Universität KonstanzExzellenzcluster: Kulturelle Grundlagen von Integration

Negotiating the Modern, Reworking the Past

The Political Meanings of Domestic Objects in West Germany (1945-1965)

Dr. Natalie Scholz


After 1945, continually improving provision with material goods became the raison d’être of the social and political post-war order establishing itself in Western Europe. In this context, the material and aesthetic furnishing of the private domestic sphere was coupled with a legitimation and symbolic representation of the political framework. This formed part of the broad cultural phenomenon encompassing an emphatic renewal of modern society after the Second World War. These two aspects – the symbolic coupling of domestic furnishings with the political order; the linking of this couple with a powerful discourse about a new beginning – serve as a starting point for the project.

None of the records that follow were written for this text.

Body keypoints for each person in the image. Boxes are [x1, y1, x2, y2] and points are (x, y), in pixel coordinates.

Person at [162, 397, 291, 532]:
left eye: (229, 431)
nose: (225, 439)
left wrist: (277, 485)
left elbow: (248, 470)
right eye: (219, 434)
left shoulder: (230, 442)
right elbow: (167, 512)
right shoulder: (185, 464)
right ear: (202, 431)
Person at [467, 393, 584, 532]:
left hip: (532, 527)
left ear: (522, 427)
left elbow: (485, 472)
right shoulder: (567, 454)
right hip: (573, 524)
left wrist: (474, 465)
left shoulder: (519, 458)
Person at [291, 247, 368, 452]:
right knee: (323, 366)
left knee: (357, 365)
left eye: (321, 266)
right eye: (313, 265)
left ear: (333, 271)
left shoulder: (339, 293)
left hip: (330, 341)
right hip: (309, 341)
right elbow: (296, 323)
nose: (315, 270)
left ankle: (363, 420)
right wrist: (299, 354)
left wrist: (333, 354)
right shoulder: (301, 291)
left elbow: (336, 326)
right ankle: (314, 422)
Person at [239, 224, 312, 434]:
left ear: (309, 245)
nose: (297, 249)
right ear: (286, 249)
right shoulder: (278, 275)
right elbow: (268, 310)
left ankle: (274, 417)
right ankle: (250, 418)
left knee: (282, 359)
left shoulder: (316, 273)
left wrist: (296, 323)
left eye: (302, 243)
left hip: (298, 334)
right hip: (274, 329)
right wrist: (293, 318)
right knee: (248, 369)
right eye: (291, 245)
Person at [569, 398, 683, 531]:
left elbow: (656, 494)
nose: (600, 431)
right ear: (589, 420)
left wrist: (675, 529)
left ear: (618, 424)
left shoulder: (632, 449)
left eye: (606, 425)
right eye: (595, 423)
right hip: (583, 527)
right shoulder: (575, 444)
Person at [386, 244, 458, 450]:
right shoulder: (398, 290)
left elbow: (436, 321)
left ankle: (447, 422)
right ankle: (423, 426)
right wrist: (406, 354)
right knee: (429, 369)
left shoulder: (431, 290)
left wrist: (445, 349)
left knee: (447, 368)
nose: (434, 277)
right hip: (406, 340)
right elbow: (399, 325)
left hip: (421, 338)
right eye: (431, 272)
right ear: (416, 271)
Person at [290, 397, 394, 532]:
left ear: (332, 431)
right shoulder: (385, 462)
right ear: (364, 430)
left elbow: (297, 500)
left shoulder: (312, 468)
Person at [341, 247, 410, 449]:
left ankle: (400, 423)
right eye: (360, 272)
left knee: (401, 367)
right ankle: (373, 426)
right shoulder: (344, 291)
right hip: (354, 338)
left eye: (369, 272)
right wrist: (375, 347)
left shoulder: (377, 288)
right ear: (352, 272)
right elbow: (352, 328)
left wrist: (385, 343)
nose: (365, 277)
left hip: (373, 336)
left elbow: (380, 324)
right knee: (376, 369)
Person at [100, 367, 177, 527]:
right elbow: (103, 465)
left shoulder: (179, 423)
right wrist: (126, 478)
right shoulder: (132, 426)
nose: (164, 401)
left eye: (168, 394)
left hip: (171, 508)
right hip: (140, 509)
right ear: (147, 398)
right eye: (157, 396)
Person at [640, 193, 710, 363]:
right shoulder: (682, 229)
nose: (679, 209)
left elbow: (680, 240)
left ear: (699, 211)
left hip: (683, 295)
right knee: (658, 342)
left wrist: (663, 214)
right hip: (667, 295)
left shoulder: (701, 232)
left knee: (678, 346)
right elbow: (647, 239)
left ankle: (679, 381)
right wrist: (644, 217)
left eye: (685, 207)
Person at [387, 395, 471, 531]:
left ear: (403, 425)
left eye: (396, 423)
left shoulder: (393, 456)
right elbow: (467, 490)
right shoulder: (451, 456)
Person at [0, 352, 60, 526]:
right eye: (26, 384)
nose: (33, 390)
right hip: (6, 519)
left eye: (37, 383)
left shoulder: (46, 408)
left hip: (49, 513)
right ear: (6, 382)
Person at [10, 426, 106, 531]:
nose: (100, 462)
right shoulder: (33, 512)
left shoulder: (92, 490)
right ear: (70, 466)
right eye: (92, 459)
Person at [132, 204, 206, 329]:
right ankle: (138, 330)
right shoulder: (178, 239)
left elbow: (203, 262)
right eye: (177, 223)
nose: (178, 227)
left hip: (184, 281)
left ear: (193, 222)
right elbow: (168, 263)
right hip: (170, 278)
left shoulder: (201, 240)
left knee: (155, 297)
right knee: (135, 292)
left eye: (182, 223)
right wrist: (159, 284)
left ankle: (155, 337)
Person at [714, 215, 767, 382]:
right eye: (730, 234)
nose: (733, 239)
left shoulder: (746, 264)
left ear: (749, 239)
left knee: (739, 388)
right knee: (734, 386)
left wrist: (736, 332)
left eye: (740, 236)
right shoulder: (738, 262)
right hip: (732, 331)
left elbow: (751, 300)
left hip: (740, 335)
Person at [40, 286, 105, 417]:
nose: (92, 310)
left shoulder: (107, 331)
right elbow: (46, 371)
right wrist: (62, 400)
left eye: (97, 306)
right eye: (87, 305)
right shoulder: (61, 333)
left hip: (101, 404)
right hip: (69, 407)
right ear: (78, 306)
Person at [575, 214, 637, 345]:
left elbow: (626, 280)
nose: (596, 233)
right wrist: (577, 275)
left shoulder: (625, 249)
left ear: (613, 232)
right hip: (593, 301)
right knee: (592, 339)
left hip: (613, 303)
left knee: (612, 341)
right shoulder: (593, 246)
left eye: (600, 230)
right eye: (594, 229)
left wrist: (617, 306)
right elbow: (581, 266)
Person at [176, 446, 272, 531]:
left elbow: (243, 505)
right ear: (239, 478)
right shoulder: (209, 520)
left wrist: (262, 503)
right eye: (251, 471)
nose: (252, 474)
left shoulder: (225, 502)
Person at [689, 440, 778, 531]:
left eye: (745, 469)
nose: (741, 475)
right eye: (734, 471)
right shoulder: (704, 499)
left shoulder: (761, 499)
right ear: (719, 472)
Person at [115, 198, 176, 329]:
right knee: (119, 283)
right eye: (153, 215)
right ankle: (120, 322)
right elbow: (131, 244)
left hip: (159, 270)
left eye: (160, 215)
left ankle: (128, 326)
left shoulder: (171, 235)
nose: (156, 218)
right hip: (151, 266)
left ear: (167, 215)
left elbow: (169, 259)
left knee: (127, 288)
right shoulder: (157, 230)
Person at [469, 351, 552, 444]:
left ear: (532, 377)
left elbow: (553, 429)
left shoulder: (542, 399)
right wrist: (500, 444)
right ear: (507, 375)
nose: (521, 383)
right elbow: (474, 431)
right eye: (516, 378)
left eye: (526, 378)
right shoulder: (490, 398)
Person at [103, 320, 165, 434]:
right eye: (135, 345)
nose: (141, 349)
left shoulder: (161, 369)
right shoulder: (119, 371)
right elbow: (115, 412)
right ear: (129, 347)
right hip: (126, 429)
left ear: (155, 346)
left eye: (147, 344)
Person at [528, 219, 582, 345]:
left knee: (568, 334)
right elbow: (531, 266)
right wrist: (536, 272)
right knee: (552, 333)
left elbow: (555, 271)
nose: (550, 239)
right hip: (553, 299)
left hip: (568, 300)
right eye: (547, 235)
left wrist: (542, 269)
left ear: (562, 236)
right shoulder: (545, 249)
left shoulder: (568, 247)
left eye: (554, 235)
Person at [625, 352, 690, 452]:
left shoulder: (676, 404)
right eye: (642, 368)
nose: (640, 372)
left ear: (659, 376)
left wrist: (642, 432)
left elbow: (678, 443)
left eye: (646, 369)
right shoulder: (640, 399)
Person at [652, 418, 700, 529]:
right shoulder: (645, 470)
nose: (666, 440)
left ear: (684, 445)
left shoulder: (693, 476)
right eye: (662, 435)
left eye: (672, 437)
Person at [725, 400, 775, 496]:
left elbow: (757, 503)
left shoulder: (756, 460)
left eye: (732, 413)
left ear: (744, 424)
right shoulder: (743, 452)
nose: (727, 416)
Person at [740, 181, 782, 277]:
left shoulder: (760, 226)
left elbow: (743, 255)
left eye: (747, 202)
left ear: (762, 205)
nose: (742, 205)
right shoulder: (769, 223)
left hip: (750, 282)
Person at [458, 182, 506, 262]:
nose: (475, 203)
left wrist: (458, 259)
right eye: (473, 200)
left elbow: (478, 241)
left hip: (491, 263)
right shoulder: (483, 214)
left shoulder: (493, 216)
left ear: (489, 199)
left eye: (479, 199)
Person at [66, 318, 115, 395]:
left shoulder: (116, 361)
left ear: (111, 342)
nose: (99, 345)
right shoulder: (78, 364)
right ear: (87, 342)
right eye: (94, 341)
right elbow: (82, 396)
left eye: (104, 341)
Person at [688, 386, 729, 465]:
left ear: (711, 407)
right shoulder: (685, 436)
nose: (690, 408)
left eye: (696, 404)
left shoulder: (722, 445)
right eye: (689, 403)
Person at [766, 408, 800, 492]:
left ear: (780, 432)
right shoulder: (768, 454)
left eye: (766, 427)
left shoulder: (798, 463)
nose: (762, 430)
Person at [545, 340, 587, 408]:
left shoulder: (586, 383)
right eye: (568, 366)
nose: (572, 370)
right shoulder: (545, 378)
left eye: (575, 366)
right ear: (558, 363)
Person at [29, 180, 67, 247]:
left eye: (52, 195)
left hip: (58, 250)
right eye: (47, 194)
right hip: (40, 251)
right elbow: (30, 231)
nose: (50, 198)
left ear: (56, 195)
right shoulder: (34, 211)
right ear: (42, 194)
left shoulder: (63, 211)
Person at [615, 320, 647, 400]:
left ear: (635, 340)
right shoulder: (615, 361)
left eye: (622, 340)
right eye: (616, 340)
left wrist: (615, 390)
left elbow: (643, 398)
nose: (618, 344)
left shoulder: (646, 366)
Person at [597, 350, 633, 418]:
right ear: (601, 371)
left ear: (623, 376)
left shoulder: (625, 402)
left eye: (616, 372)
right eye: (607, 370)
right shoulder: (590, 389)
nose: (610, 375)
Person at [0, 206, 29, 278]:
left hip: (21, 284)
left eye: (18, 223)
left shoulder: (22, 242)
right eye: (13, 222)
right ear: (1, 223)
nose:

The core idea consists in making a systematic connection between the cultural ability of material things as consumer objects to contribute to the establishment of identities, on the one hand, and their ability to maintain or embody memories and/or traditions, on the other. I propose to discard completely the common dichotomy between ‘modern’ and ‘traditional’, and instead to question how the past was perceived and processed in that which was explicitly ‘new’, as well as to question how change was perceived and processed in that which was obviously ‘old’. The guiding premise is that the complex coexistence of these two elements became an essential component in the ‘cultural rebuilding’ which took place during the postwar period.

The early Federal Republic of Germany seems to be a particularly striking example of a cultural practice common throughout Europe. This practice consisted in employing material everyday culture very particularly as a medium of memory and of identity establishment, enabling people to revisit aspects of the past very flexibly, to reject them, reinterpret them, renew them, recreate them or replace them – whether they be aspects of the Nazi era, the Weimar Republic or the German Empire. Domestic objects were used after 1945 not only to renegotiate modernity, but at the same time to rework the periods prior to this new 'modernity': negotiating the modern also meant reworking the past.